North Korea fired a test missile Wednesday morning, but the launch failed, U.S. and South Korean officials have confirmed.
“U.S. Pacific Command detected what we assess was a failed North Korean missile launch attempt the morning of March 22 in Korea (12:49 p.m. Hawaii time) in the vicinity of Kalma,” said Cmdr. David Benham, a spokesman for U.S. Pacific Command. “A missile appears to have exploded within seconds of launch. We are working with our interagency partners on a more detailed assessment. We continue to monitor North Korea’s actions closely.”
South Korea’s Ministry of Defense confirmed the failed launch. A ministry spokesman initially said four missiles were fired, but he later corrected that figure, saying it was one missile.

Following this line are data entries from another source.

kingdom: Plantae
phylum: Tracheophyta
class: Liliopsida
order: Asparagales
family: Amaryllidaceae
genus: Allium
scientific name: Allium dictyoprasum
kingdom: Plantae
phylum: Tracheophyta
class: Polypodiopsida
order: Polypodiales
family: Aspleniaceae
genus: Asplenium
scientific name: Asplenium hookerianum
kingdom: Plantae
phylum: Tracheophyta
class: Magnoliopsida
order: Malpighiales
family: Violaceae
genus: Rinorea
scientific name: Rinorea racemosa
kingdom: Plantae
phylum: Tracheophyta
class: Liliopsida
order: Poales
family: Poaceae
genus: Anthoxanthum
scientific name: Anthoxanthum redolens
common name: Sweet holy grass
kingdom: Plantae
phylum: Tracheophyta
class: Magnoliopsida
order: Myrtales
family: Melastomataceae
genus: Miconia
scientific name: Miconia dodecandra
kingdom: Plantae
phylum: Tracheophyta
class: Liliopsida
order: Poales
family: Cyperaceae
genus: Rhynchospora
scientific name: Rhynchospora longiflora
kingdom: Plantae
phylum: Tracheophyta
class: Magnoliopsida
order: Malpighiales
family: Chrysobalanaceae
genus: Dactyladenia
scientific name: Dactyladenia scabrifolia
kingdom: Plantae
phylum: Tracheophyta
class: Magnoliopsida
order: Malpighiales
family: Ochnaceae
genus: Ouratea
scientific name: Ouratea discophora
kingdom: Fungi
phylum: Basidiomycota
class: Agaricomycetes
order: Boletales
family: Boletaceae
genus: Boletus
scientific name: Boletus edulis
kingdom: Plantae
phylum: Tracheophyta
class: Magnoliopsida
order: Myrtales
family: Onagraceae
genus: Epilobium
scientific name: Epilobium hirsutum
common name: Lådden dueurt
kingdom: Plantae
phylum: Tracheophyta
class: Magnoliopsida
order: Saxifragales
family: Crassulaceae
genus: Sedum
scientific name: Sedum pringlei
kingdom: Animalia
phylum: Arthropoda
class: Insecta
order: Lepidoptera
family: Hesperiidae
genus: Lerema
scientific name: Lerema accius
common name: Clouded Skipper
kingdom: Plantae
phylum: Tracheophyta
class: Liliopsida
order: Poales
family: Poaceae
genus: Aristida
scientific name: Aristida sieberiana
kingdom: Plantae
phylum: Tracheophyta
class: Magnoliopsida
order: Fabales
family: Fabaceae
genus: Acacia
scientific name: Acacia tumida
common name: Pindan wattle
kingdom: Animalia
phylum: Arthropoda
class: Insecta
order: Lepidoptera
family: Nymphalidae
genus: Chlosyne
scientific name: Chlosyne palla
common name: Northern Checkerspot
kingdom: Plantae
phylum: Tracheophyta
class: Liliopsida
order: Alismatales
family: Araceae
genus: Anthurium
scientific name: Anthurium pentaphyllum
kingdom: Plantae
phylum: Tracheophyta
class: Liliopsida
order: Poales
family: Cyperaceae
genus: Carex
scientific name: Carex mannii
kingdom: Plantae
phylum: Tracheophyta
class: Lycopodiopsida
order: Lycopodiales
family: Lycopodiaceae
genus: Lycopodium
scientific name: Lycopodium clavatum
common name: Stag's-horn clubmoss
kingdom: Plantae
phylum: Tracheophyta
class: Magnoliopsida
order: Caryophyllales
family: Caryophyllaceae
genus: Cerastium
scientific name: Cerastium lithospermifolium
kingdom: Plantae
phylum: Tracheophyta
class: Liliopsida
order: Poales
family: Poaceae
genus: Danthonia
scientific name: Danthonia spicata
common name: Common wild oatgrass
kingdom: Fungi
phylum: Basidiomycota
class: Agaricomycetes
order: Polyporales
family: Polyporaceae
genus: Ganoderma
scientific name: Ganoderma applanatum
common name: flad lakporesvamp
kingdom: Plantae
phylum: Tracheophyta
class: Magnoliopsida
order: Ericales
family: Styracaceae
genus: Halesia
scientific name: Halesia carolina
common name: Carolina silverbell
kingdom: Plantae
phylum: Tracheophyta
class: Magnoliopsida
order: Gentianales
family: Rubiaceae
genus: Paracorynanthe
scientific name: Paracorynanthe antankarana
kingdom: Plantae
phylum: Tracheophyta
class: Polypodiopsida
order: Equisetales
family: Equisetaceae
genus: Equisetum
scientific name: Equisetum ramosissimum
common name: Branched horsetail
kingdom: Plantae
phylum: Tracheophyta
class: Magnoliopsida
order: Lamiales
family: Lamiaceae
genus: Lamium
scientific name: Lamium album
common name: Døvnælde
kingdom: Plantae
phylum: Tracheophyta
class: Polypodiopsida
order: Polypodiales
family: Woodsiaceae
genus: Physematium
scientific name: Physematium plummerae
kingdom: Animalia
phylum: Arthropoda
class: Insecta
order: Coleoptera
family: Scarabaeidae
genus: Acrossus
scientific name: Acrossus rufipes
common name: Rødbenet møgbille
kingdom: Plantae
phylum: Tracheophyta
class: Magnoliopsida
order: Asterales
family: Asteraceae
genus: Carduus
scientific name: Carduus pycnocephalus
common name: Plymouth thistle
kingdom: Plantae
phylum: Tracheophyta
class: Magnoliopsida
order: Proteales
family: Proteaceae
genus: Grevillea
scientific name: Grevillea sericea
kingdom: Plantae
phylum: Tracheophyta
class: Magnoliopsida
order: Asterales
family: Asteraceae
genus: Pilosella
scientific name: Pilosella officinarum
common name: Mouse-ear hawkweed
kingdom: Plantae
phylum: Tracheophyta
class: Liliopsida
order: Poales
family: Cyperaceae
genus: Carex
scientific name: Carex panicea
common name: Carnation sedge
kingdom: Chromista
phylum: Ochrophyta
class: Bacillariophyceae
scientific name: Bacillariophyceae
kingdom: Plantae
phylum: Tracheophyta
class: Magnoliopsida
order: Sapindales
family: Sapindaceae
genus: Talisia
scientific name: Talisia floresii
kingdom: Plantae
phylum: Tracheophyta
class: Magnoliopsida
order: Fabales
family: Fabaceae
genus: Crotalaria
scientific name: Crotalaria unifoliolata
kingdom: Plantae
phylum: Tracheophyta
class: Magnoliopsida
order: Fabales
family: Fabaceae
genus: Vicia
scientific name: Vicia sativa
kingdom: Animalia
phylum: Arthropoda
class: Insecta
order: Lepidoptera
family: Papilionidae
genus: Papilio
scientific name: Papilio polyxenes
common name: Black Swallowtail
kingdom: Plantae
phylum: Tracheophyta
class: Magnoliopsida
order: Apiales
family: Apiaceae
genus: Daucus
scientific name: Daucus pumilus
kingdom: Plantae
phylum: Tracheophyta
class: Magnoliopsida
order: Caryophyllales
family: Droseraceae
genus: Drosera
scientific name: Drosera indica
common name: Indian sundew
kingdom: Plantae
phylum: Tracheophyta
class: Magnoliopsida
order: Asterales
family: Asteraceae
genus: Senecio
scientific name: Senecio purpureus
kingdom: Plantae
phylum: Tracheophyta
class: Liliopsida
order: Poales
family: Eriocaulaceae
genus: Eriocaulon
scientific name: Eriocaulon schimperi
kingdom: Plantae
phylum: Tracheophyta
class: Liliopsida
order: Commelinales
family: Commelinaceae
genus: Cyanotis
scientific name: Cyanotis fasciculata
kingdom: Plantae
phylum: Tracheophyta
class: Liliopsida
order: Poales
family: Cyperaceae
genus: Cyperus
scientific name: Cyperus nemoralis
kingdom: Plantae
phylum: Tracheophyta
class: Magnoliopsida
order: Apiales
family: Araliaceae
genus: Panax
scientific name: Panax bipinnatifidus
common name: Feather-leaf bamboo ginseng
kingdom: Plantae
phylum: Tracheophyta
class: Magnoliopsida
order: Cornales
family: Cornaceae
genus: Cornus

The North Korean missile was launched near Kalma in eastern Wonsan province, where North Korea previously attempted to launch its mobile-launched Musudan intermediate-range ballistic missile.
U.S. officials said that in recent days, activity was apparent in Wonsan indicating that another possible Musudan missile launch was likely.
Believed to have a minimum range of 1,500 miles, the missile is of concern to U.S. officials because mobile-launched missiles are hard to track and can be fired on short notice.
But North Korea has not had much success in testing the missile: Seven of eight Musudan launches last year were spectacular failures.
U.S. officials have still not made an assessment of what type of missile was fired in the latest launch.